Not our problems teams came unprepared. Victory to those aiming to the finals.

You also said, "We are sick of tests being prepared the night before". Saying "not our problems" is ignoring the issue and will perpetuate the problem of finals being neglected. If you want teams to invest seriously in preparations for finals, then that preparation should be something that is not "wasted" effort for teams that don't reach the finals.

I don't yet understand how stages work in the new rules

§3.6 Explains it. You can choose at least 6~8 tasks, not necessarily different, to perform in each stage. Your score is the sum of the best execution of each task.

In that case, I feel that the rulebook has just as much complexity and breadth as before. There may be fewer pages, but the scope is just as broad.

In Montreal, I had barely any sleep all week. If it is a concern that @Home people look miserable, then I am providing my feedback that I anticipate the new rule book would have me looking just as miserable (or perhaps more miserable).

Send a PR patching problematic rules.

We seem very far from having addressed the fundamental issue and a PR does not seem the right response.
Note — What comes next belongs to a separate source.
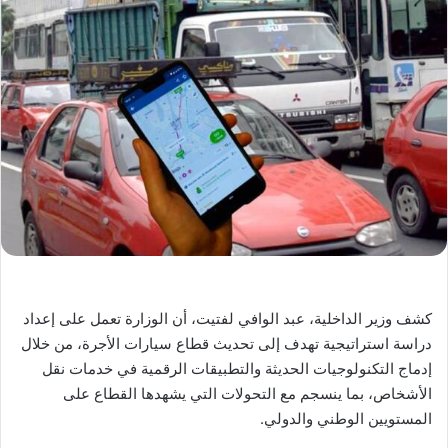
كشف وزير الداخلية، عبد الوافي لفتيت، أن الوزارة تعمل على إعداد
دراسة استراتيجية تهدف إلى تحديث قطاع سيارات الأجرة، من خلال
إدماج التكنولوجيات الحديثة والتطبيقات الرقمية في خدمات نقل
الأشخاص، بما ينسجم مع التحولات التي يشهدها القطاع على
المستويين الوطني والدولي.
Nonetheless, I will send a PR.

Welcome to the big boys club.

This is disrespectful and sexist. I have shared my perspective as an earnest competitor and a professional.

https://github.com/RoboCupAtHome/RuleBook/issues/533#issuecomment-458967037

I was NOT commenting in this thread because I want an easy competition. I am responding to the apparent mindset here of trying to set teams up for failure, and then being disappointed when they do fail.